四月朔日:いえ。では、私はこれで、失礼します。ごゆっくりどうぞ

0:刑務所図書館『びぶりお』のメイン書庫

義人:(М)クローバーの庭を歩き、『びぶりお』と、名がついた建物の中に入る。すぐ、目に入ったのは、高い天井を目指すように並ぶ本棚。

義人:(М)十架(じゅっか)以上ある棚から飛び出すのではないかというくらい、みっちりと、本で埋め尽くされている。

義人:(М)自分がどこにいるか、わからなくなりそうだったけど、試しに、俺の本を探してみることにする。助け船を求めて、近くにいた図書館員さんに、声を掛けることにした。

義人:(М)アシンメトリーの髪型で茶髪の女性は、本のチェックをしているようで、バインダーとにらめっこをしていた。

義人:すみません、今井義人という人の本を、探しているんですけど

仁愛:今井義人の本ですね。ご案内します……!

義人:(М)俺は彼女の顔を見て、びっくりした。彼女も同じように驚いていた。だって、彼女は、俺の双子の妹の仁愛(にあ)だったから。

0:刑務所図書館『びぶりお』の休憩室

仁愛:義兄(よしに)ぃ。来るなら、連絡ぐらいしてよね

義人:(М)俺を、休憩室に入れてくれた仁愛は、少しいじけながら、コーヒーを俺の前に差し出してきた。

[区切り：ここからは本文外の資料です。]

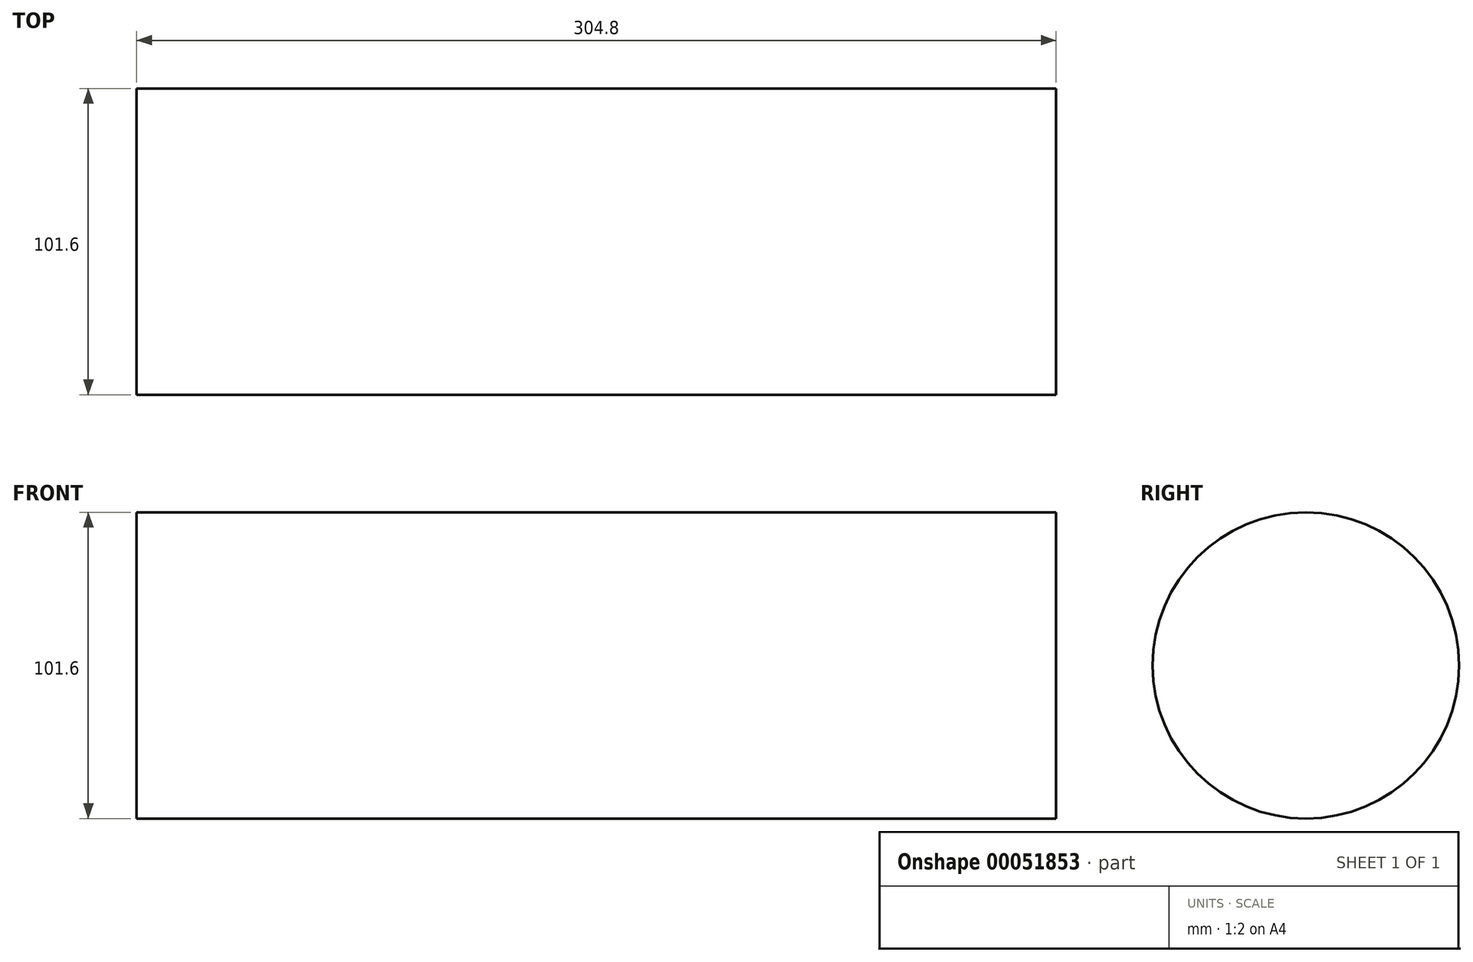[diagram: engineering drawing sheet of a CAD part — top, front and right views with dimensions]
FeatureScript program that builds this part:
annotation { "Feature Type Name" : "Feature", "Feature Type Description" : "" }
export const myFeature = defineFeature(function(context is Context, id is Id, definition is map)
    precondition{}
    {
        {
            var Q0;
            Q0=qCreatedBy(makeId("Right.planeOp"),FACE);
            var sketch = newSketch(context, id + "F0", { "sketchPlane" : qUnion([Q0])});
            skCircle(sketch, "E0", {"center": v(0, 0) * mm, "radius": 50.8 * mm});
            skLineSegment(sketch, "E1", {"start": v(48.25, -15.9) * mm, "end": v(-48.25, 15.9) * mm});
            skSolve(sketch);
        }
        {
            var Q0;
            Q0=makeQuery(id+"F0.imprint","IMPRINT",FACE,{"disambiguationData":[TD([[makeQuery(id+"F0.imprint","IMPRINT",EDGE,{"derivedFrom":sQuery(id+"F0.wireOp",EDGE,"E0")}),1.0]])]});
            extrude(context, id + "F1", {"entities" : qUnion([Q0]), "depth" : 304.8 * mm});
        }
        {
            var Q0;
            Q0=makeQuery(id+"F1.opExtrude","SWEPT_BODY",BODY,{"disambiguationData":[OSD([sQuery(id+"F0.wireOp",EDGE,"E0")])]});
            transform(context, id + "F2", {"entities" : qUnion([Q0]), "transformType" : TransformType.TRANSLATION_3D, "dx" : 0 * mm, "dy" : 0 * mm, "dz" : 0 * mm, "makeCopy" : true});
        }
        {
            var Q0;
            Q0=makeQuery(id+"F2.opPattern","COPY",BODY,{"derivedFrom":makeQuery(id+"F1.opExtrude","SWEPT_BODY",BODY,{"disambiguationData":[OSD([sQuery(id+"F0.wireOp",EDGE,"E0")])]}),"instanceName":"1"});
            deleteBodies(context, id + "F3", {"entities" : qUnion([Q0])});
        }
    });
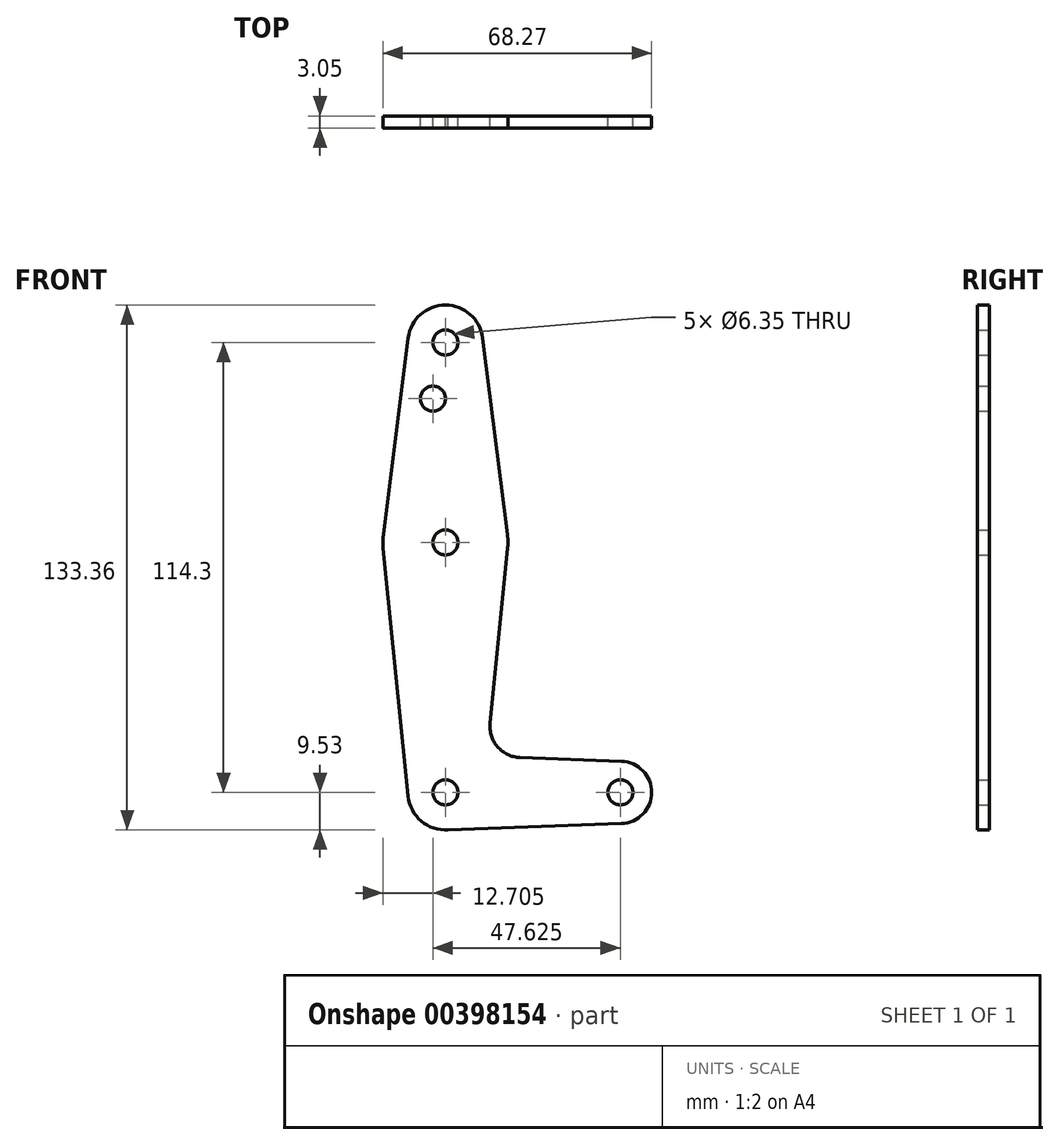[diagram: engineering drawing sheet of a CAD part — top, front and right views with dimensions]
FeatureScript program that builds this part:
annotation { "Feature Type Name" : "Feature", "Feature Type Description" : "" }
export const myFeature = defineFeature(function(context is Context, id is Id, definition is map)
    precondition{}
    {
        {
            var Q0;
            Q0=qCreatedBy(makeId("Front.planeOp"),FACE);
            var sketch = newSketch(context, id + "F0", { "sketchPlane" : qUnion([Q0])});
            skLineSegment(sketch, "E0", {"start": v(0, 114.3) * mm, "end": v(0, 0) * mm, "construction": true});
            skLineSegment(sketch, "E1", {"start": v(0, 0) * mm, "end": v(44.45, 0) * mm, "construction": true});
            skCircle(sketch, "E2", {"center": v(0, 114.3) * mm, "radius": 9.53 * mm});
            skCircle(sketch, "E3", {"center": v(0, 63.5) * mm, "radius": 15.88 * mm});
            skCircle(sketch, "E4", {"center": v(0, 0) * mm, "radius": 9.53 * mm});
            skCircle(sketch, "E5", {"center": v(44.45, 0) * mm, "radius": 7.94 * mm});
            skLineSegment(sketch, "E6", {"start": v(18.97, 8.85) * mm, "end": v(44.73, 7.93) * mm});
            skLineSegment(sketch, "E7", {"start": v(0, -9.53) * mm, "end": v(44.73, -7.93) * mm});
            skLineSegment(sketch, "E8", {"start": v(9.45, 115.5) * mm, "end": v(15.75, 65.48) * mm});
            skLineSegment(sketch, "E9", {"start": v(-9.45, 115.5) * mm, "end": v(-15.75, 65.48) * mm});
            skLineSegment(sketch, "E10", {"start": v(11.34, 17.6) * mm, "end": v(15.8, 61.91) * mm});
            skLineSegment(sketch, "E11", {"start": v(-15.8, 61.91) * mm, "end": v(-9.48, -0.95) * mm});
            skCircle(sketch, "E12", {"center": v(0, 114.3) * mm, "radius": 3.18 * mm});
            skCircle(sketch, "E13", {"center": v(0, 0) * mm, "radius": 3.18 * mm});
            skCircle(sketch, "E14", {"center": v(44.45, 0) * mm, "radius": 3.18 * mm});
            skCircle(sketch, "E15", {"center": v(0, 63.5) * mm, "radius": 3.18 * mm});
            skArc(sketch, "E16.filletArc", {"start": v(11.34, 17.6) * mm, "mid": v(13.26, 11.57) * mm, "end": v(18.97, 8.85) * mm});
            skCircle(sketch, "E17", {"center": v(-3.17, 100.03) * mm, "radius": 3.18 * mm});
            skSolve(sketch);
        }
        {
            var Q0;
            Q0 = qSketchRegion(id + "F0", true);
            extrude(context, id + "F1", {"entities" : qUnion([Q0]), "depth" : 3.05 * mm});
        }
    });
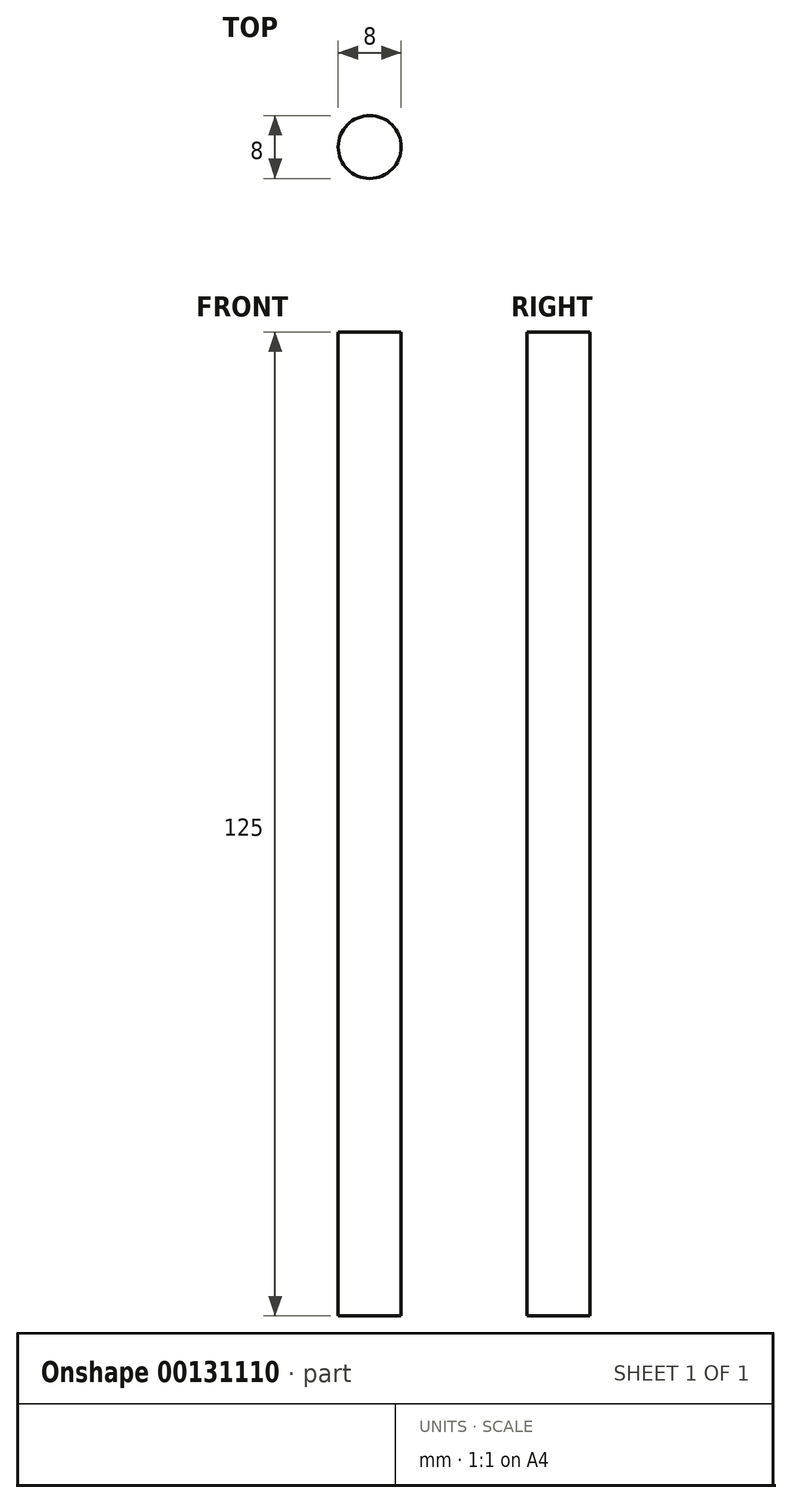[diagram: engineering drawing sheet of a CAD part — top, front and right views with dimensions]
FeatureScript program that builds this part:
annotation { "Feature Type Name" : "Feature", "Feature Type Description" : "" }
export const myFeature = defineFeature(function(context is Context, id is Id, definition is map)
    precondition{}
    {
        {
            var Q0;
            Q0=qCreatedBy(makeId("Top.planeOp"),FACE);
            var sketch = newSketch(context, id + "F0", { "sketchPlane" : qUnion([Q0])});
            skCircle(sketch, "E0", {"center": v(0, 0) * mm, "radius": 4 * mm});
            skSolve(sketch);
        }
        {
            var Q0;
            Q0=makeQuery(id+"F0.imprint","IMPRINT",FACE,{"disambiguationData":[TD([[makeQuery(id+"F0.imprint","IMPRINT",EDGE,{"derivedFrom":sQuery(id+"F0.wireOp",EDGE,"E0")}),1.0]])]});
            extrude(context, id + "F1", {"entities" : qUnion([Q0]), "depth" : 125 * mm});
        }
    });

義人:(М)ラベンダーの香りが、ほのかにする。こいつ、ラベンダーが大好きだったな。

義人:ごめんごめん。お前がいること、忘れてたよ

仁愛:嘘つき。絶対、確信犯だね

義人:バレたか……しかし、俺の本があるなんて、良い図書館だな。おまけに、お前がいるとなりゃ、たくさんの人が読みに来るだろう

仁愛:どうだか。私は、その人が読みたい本を考えて、薦めているだけよ。それに、図書館から本を借りていくほどの本好きは、そんなに囚人にはいないし

仁愛:前が忙しかったぶん、ゆったりできてるから、私はいいけどね

義人:そうか、良かった

仁愛:それより、今日はどうしたの?暇で来たようには、見えないけど

義人:刑務所の取材だよ。謎に包まれた刑務所での様子を、記事にしたくてね。所長に会いたかったんだけど、いなくてさ。代わりに、副所長に案内されて、ここに来た

仁愛:なるほどね……そういえば、所長さんに会ったことないかも。もう3年になるのにさ

義人:もう3年か。時が経つのは早いな

0:間

義人:(М)仁愛が、桃杏(とうきょう)から離れていってから、それくらいになる。それから、俺たちは、会っていなかった。だから、俺がここに来た理由は、もう1つある。

義人:仕事は慣れたか?

仁愛:まあね。一緒に働いている人が、良い人たちばかりだし

義人:そうか。それなら、1つお願いがあるんだけどな

仁愛:お願い?

義人:お前のことを、記事で書きたい


仁愛:……

義人:刑務所図書館員として、どんなことをしているのか、どう囚人と関わっているのか、本とはどういうものだと思うか……世の中の人に伝えたいんだ

仁愛:(かぶせて)嫌よ。他の人にして

義人:俺は、小さい頃から、お前を見てきた。昔から本が好きなのも、知ってる。一般の図書館で、働いていたお前の状況も知ってる

仁愛:……

義人:だからこそ、今のお前の状況や気持ちを、知りたいんだ。前とは違うお前のことを……お前じゃなきゃ駄目なんだ

仁愛:……

義人:お前の兄としてではなく、ジャーナリストの今井義人として、お願いします。あなたの……刑務所図書館員、今井仁愛さんの記事を、書かせてください

0:間

仁愛:へぇ、義兄ぃが真面目に頼み込むなんて、珍しくて面白い……いいよ。ただ、1つ条件があるわ

義人:どんな条件でものむよ。何だ?

仁愛:どんな事もありのまま伝えるから、正直に書いてね。楽しいことも、怖いことも

義人:……わかった。ジャーナリストとして、その約束は守るよ。でも、無理だけはするなよ

仁愛:わかってるよ。本当によろしくね、義兄ぃ!

義人:(М)俺には、身体の力はない。だから、俺は、ペンの力で仁愛を守りたい。いや、守ってみせる。